### Work instruction:
From the line that includes "font-size:6.5px; color:#9aa0a8; margin-top:2px;" to the closing line of the data, please transcribe every line exactly and add nothing.

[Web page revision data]
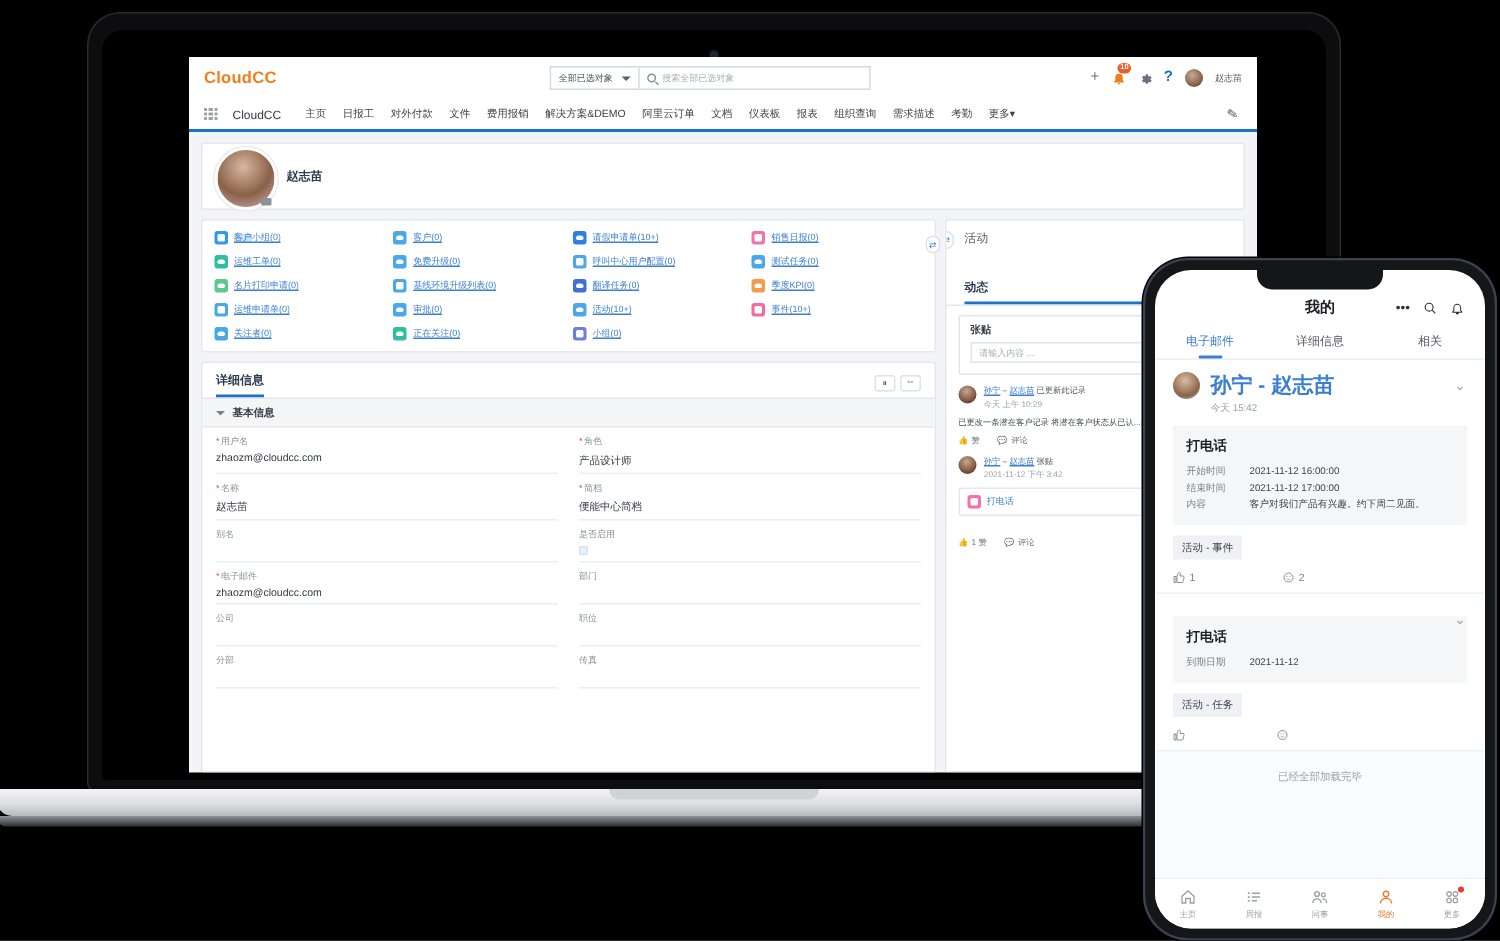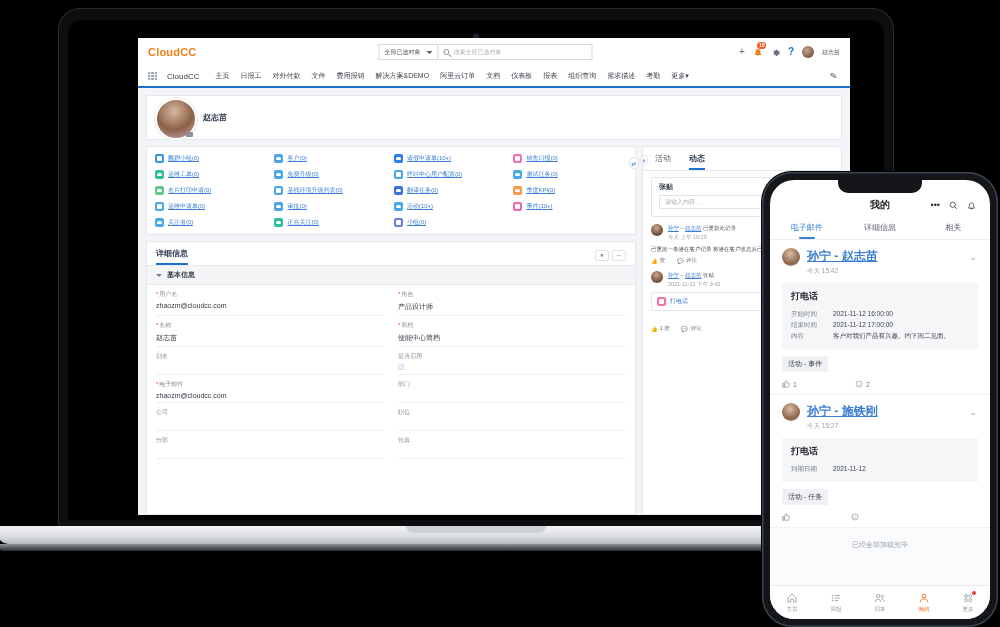--- a/index.html
+++ b/index.html
@@ -30,7 +30,7 @@
     box-shadow: 0 0 2px #32435a;
   }
   .screen {
-    position: absolute; left: 80px; top: 30px; width: 712px; height: 477px;
+    position: absolute; left: 68px; top: 30px; width: 712px; height: 477px;
     background: #f3f4f7; overflow: hidden;
   }
   .base {

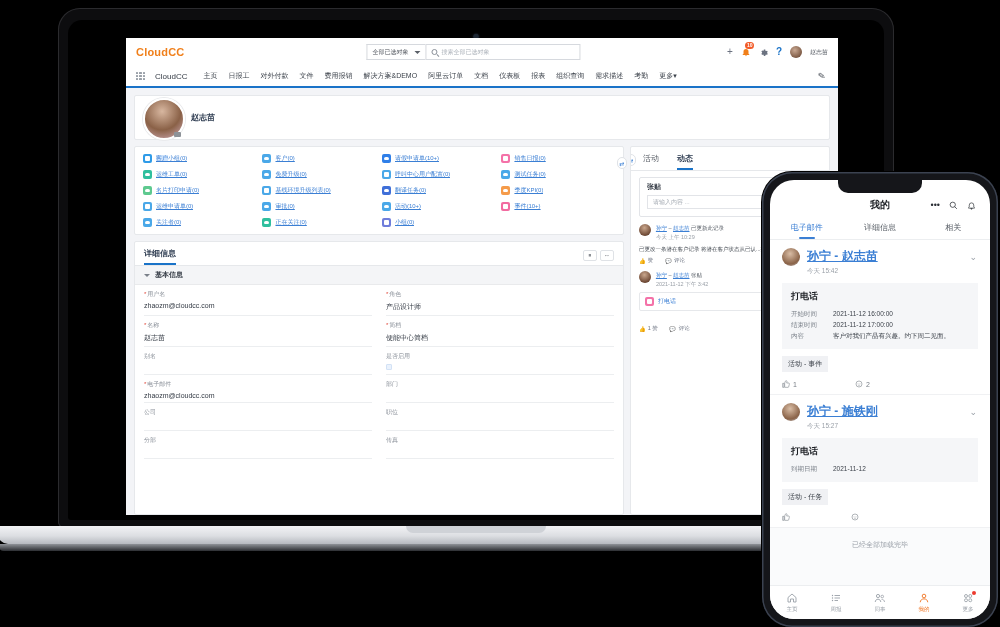--- a/index.html
+++ b/index.html
@@ -141,7 +141,7 @@
 
   .right-col { width: 203px; background:#fff; border:1px solid #e6e8eb; border-radius:2px;
                position: relative; overflow:hidden; display:flex; flex-direction: column; }
-  .feed-tabs { display:flex; gap: 18px; padding: 6px 12px 0 12px; }
+  .feed-tabs { display:flex; gap: 18px; padding: 6px 12px 0 12px; flex-direction: column; }
   .feed-tab { font-size: 8px; color:#5b6068; padding-bottom: 4px; }
   .feed-tab.active { font-weight:bold; color:#2d3b50; border-bottom: 2px solid #1a73c8; }
   .feed-sep { height:1px; background:#e6e8eb; }

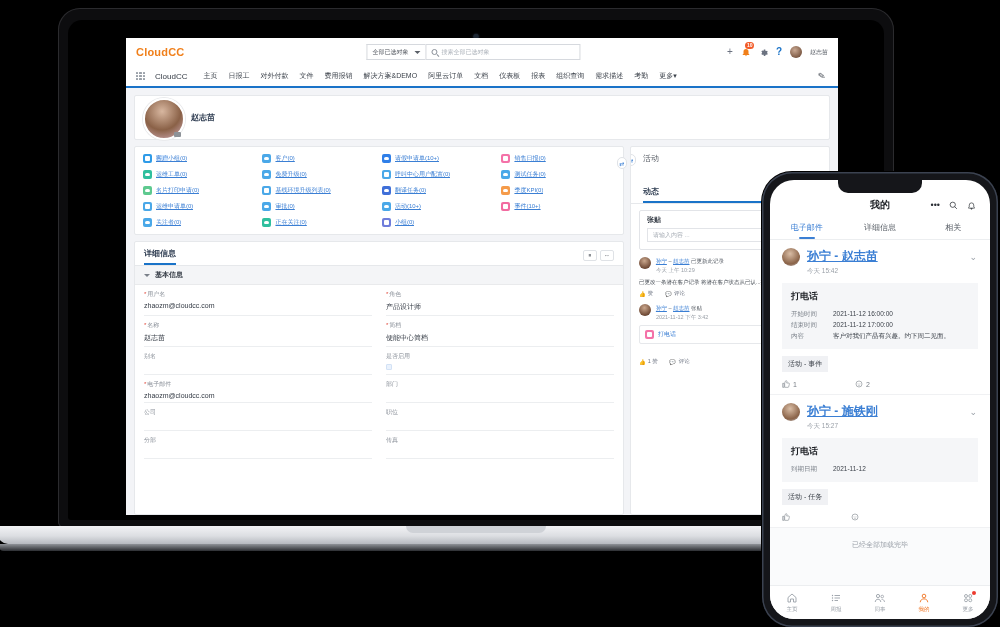--- a/index.html
+++ b/index.html
@@ -199,7 +199,7 @@
   .pc-head { display:flex; gap:7px; align-items:flex-start; }
   .pc-av { width:18px;height:18px;border-radius:50%; flex:none;
            background: radial-gradient(circle at 45% 32%, #d9bda5, #8a6348 65%, #cfd6e0); }
-  .pc-name { font-size:12px; font-weight:bold; color:#3b7fd4;text-decoration:underline; }
+  .pc-name { font-size:14px; font-weight:bold; color:#3b7fd4; }
   .pc-time { font-size:6.5px; color:#9aa0a8; margin-top:2px; }
   .pc-chev { position:absolute; right:13px; top: 12px; color:#9aa0a8; font-size: 9px; }
   .pc-body { background:#f5f6f8; margin-top:7px; padding: 7px 9px 8px 9px; }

### Task output:
   .pc-time { font-size:6.5px; color:#9aa0a8; margin-top:2px; }
   .pc-chev { position:absolute; right:13px; top: 12px; color:#9aa0a8; font-size: 9px; }
   .pc-body { background:#f5f6f8; margin-top:7px; padding: 7px 9px 8px 9px; }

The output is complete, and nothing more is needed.